§ WHAT IS BEING ASKED
Copy out all lines of the listing below that hold "CROSS".
[GIVEN RECORDS — start]
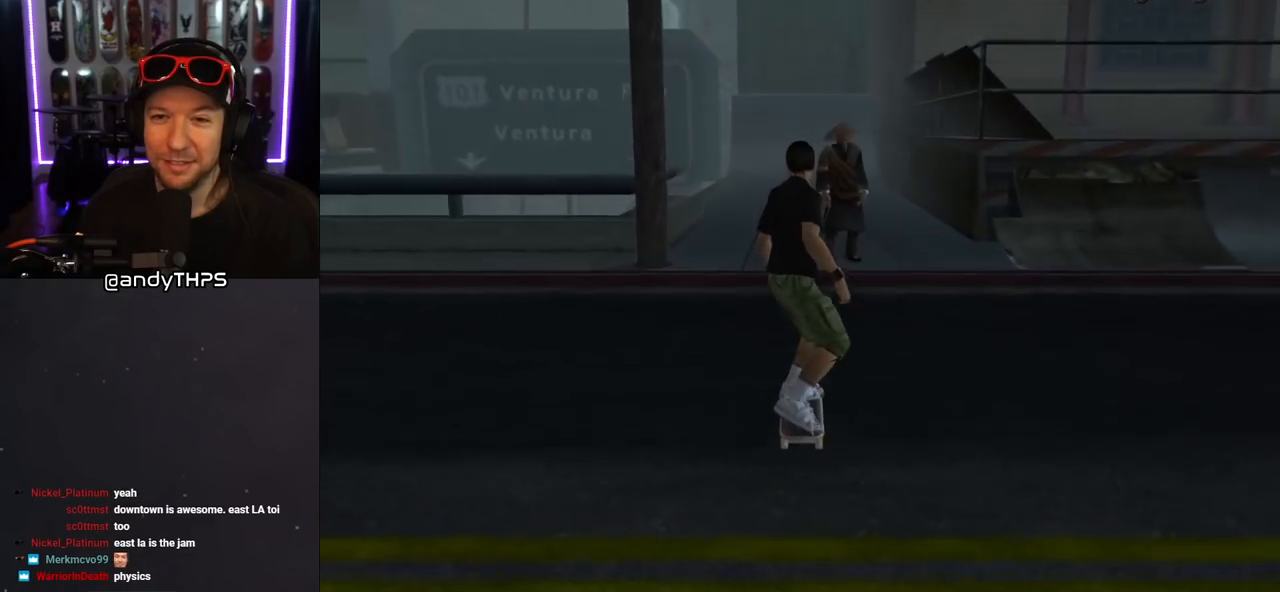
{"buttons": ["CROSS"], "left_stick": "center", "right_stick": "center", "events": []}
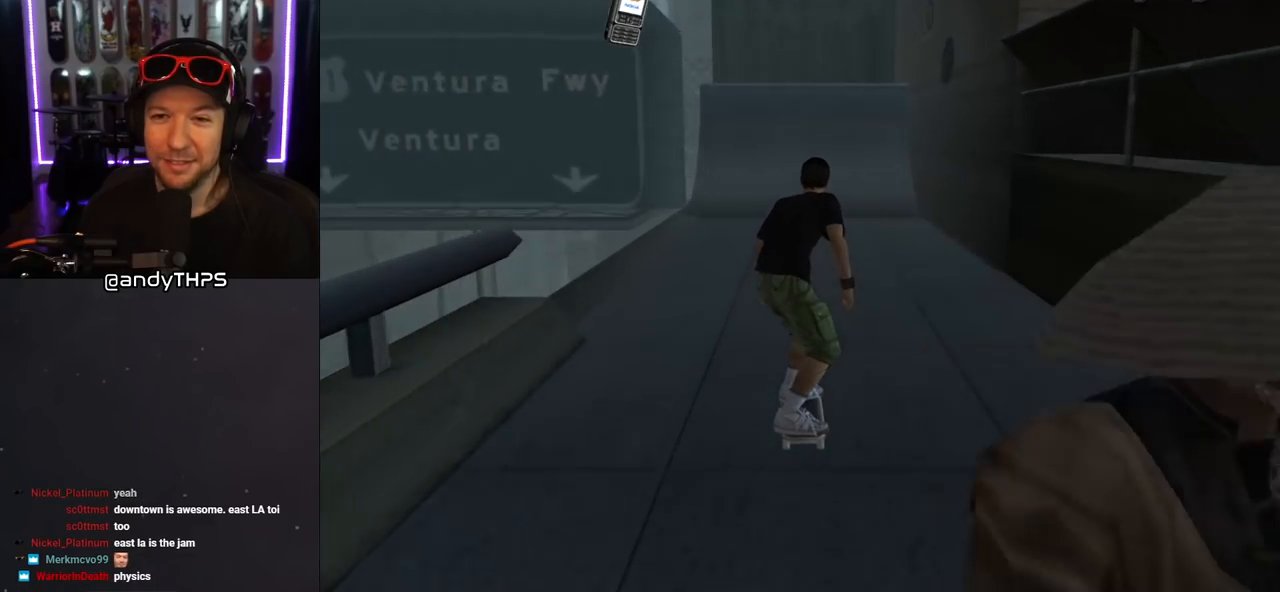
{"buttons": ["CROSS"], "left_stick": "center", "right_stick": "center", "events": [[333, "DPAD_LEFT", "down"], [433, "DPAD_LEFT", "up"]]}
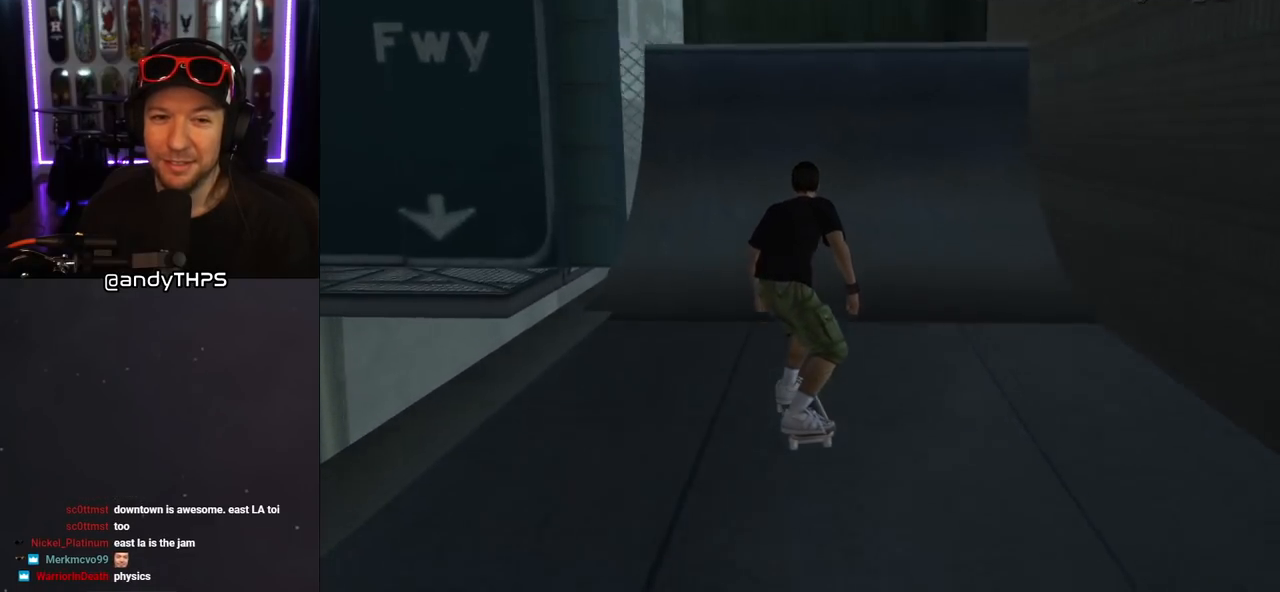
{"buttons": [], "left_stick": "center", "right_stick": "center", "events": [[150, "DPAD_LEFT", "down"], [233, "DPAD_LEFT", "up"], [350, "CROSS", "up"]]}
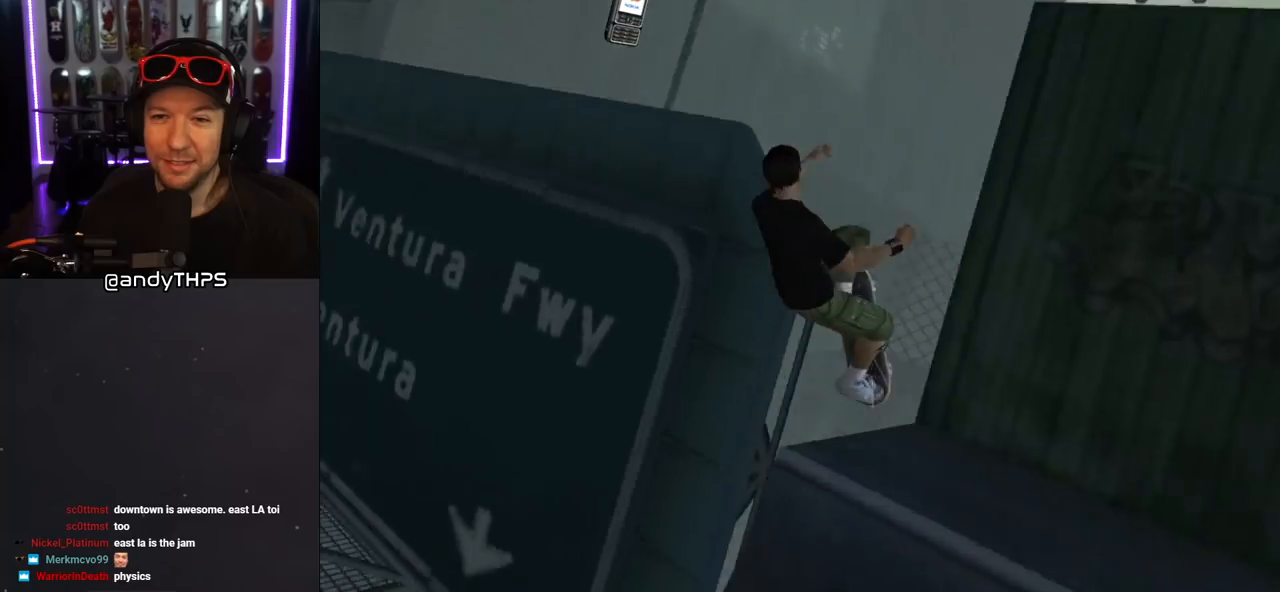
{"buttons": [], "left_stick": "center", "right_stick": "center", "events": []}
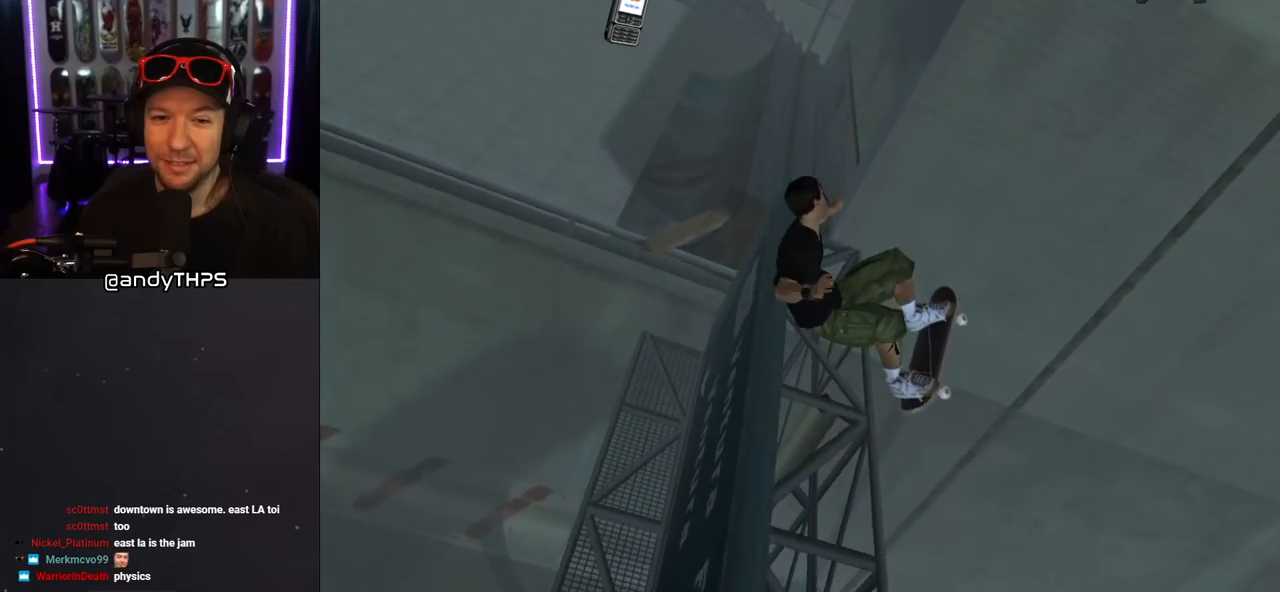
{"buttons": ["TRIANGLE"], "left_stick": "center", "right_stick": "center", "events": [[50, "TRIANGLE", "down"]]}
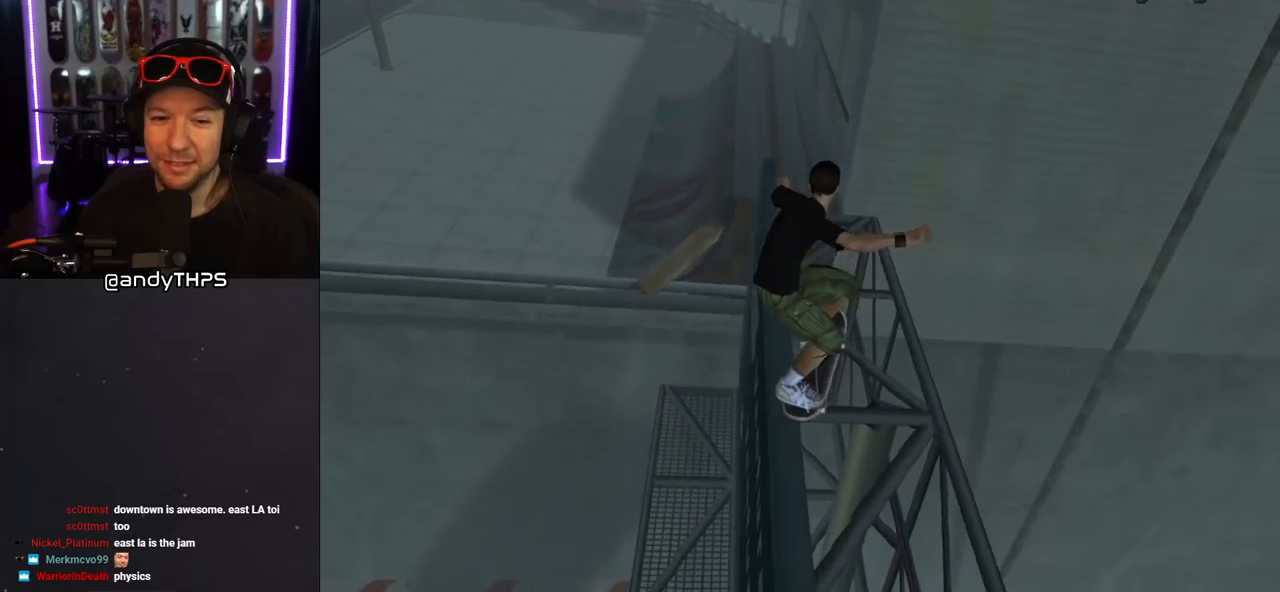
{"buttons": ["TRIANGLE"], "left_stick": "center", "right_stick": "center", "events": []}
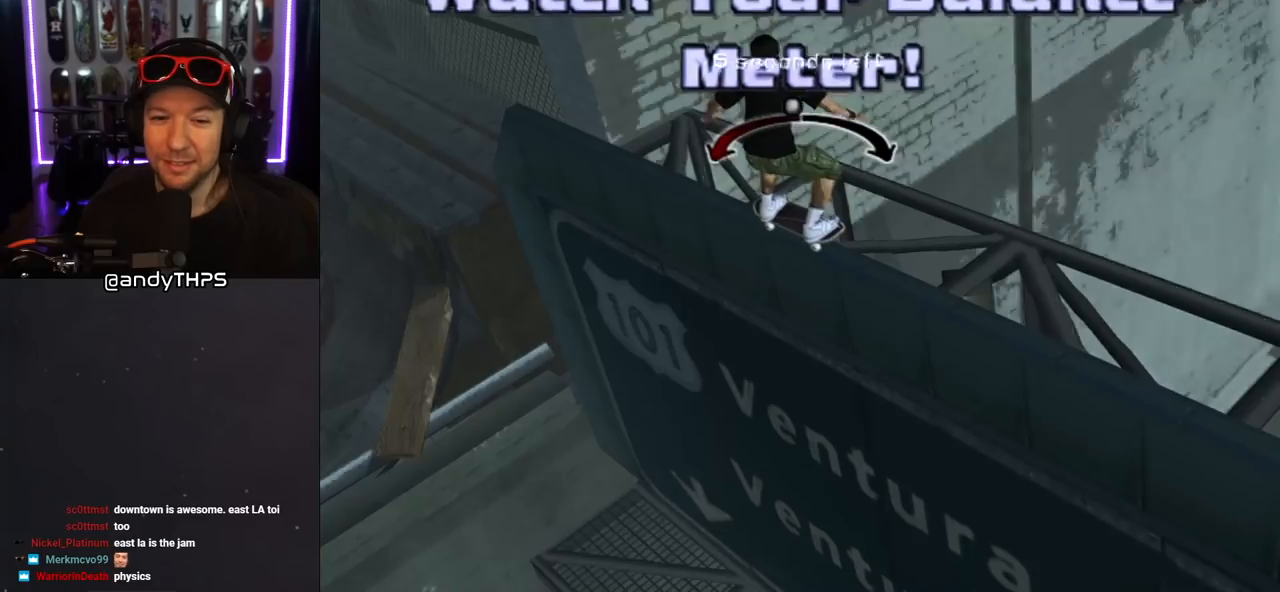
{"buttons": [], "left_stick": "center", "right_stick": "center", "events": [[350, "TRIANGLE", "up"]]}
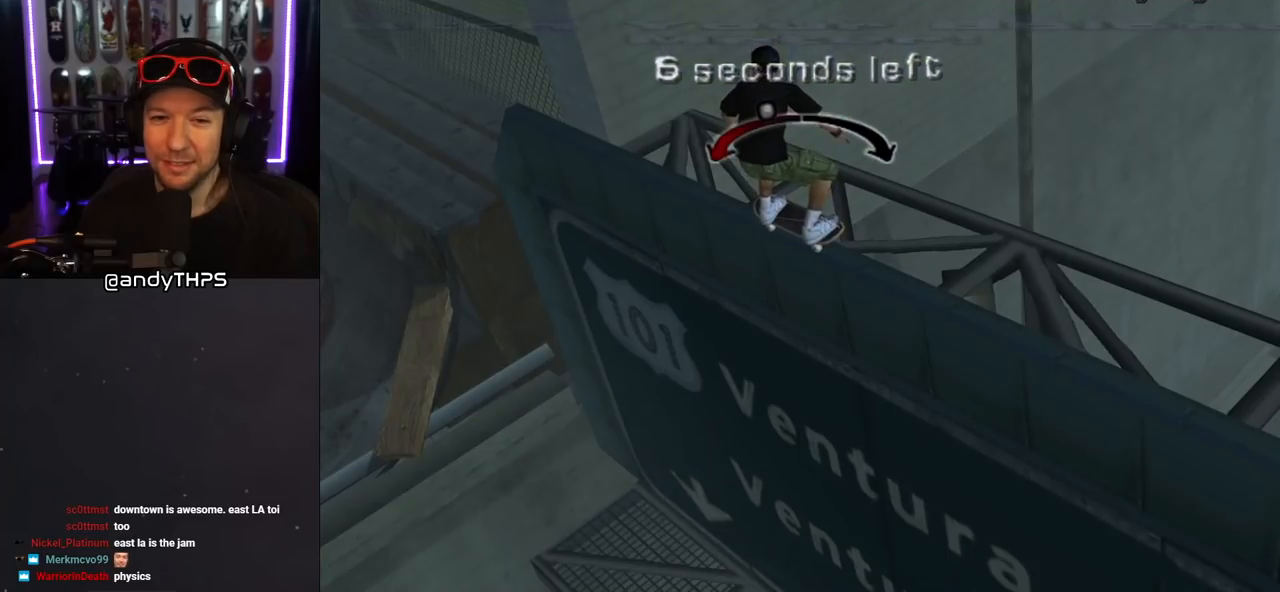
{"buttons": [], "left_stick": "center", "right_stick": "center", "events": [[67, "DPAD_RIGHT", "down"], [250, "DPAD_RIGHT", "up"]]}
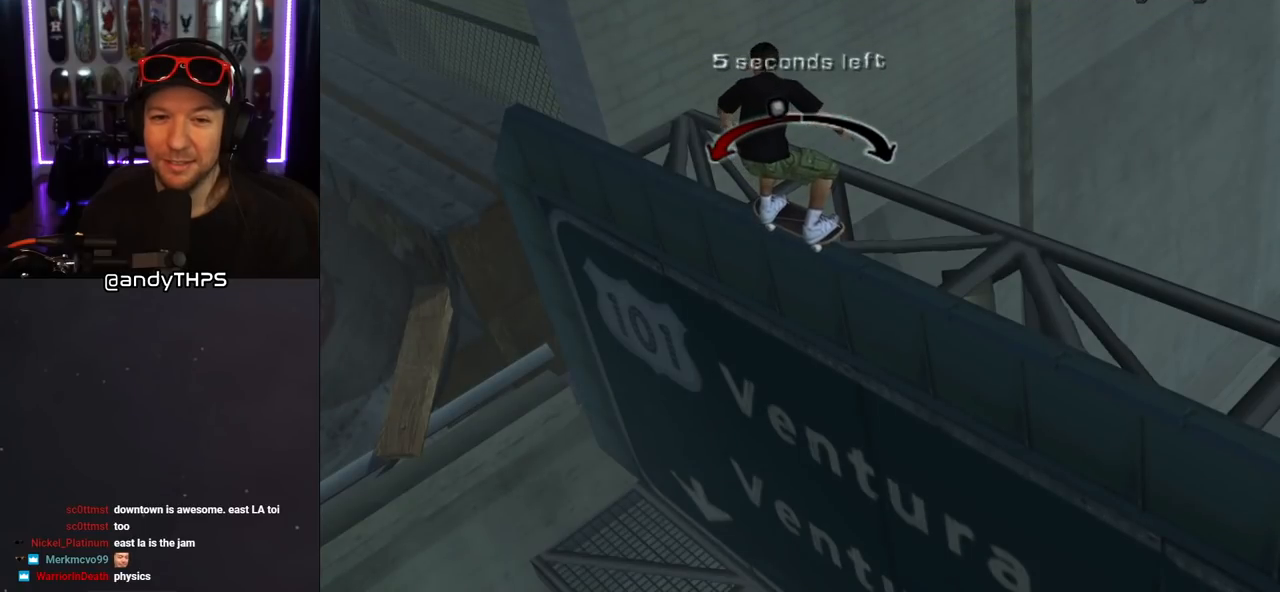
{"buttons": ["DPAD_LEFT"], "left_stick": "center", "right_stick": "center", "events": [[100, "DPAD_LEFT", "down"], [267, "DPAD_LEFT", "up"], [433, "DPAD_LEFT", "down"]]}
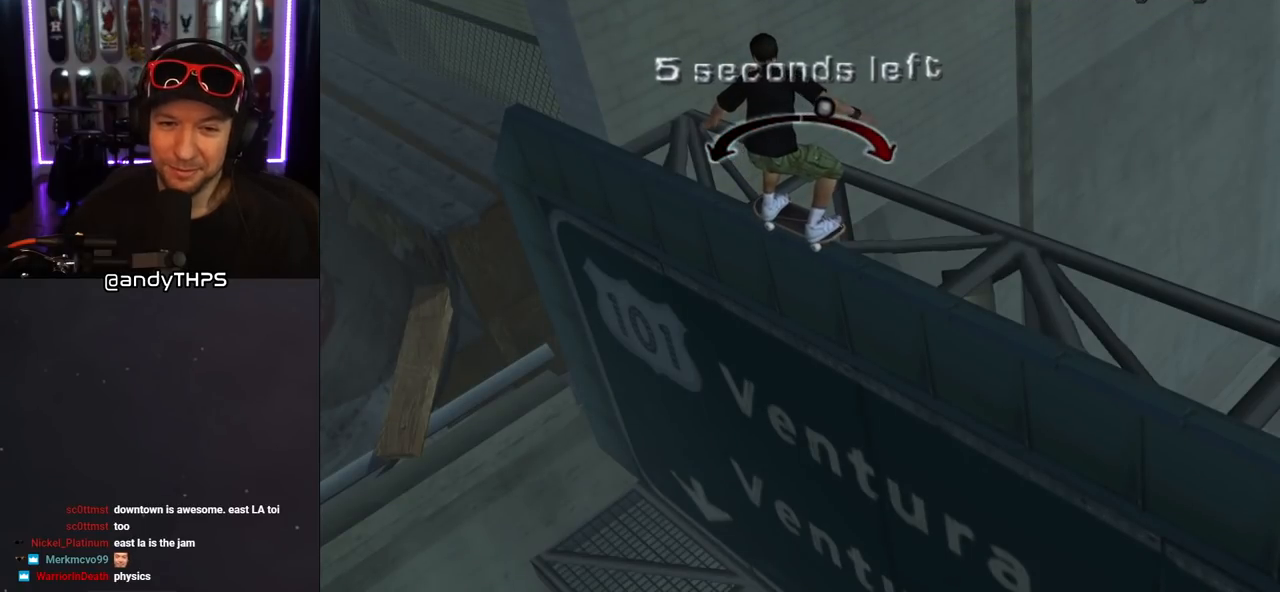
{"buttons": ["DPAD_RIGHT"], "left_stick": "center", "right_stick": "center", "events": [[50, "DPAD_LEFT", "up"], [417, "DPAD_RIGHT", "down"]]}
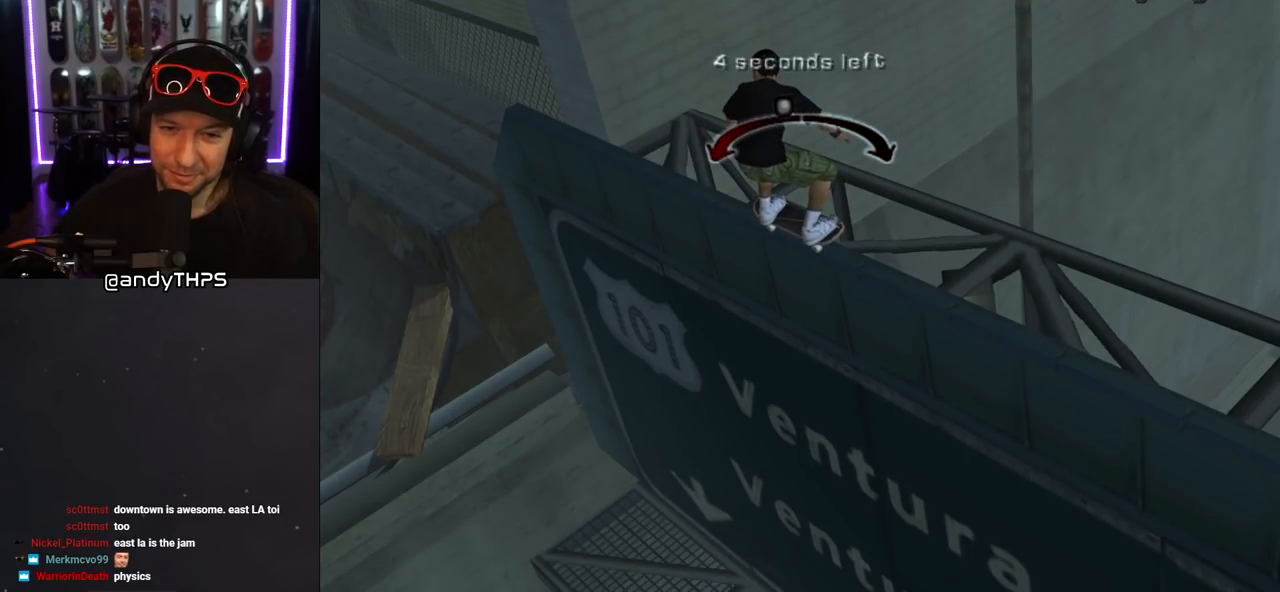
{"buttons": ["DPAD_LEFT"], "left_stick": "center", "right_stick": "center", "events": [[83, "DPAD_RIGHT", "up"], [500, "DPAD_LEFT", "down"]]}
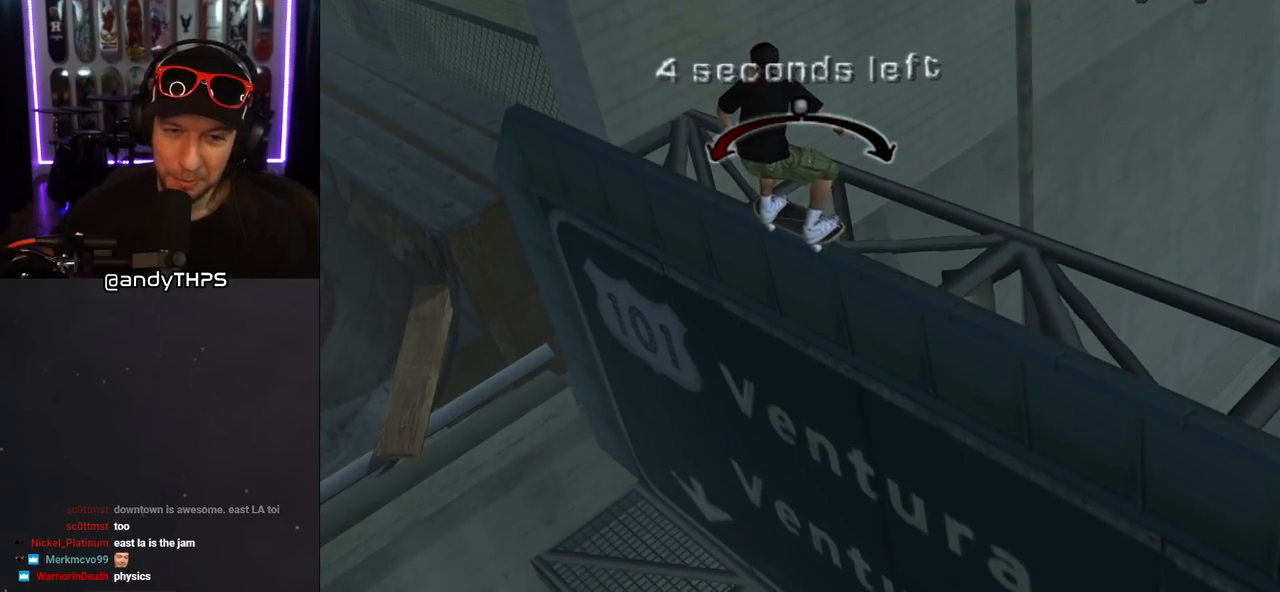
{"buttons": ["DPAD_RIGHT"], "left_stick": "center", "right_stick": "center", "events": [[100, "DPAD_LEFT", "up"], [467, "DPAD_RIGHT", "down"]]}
[GIVEN RECORDS — finish]
§ RESULT OF THE TASK
{"buttons": ["CROSS"], "left_stick": "center", "right_stick": "center", "events": []}
{"buttons": ["CROSS"], "left_stick": "center", "right_stick": "center", "events": [[333, "DPAD_LEFT", "down"], [433, "DPAD_LEFT", "up"]]}
{"buttons": [], "left_stick": "center", "right_stick": "center", "events": [[150, "DPAD_LEFT", "down"], [233, "DPAD_LEFT", "up"], [350, "CROSS", "up"]]}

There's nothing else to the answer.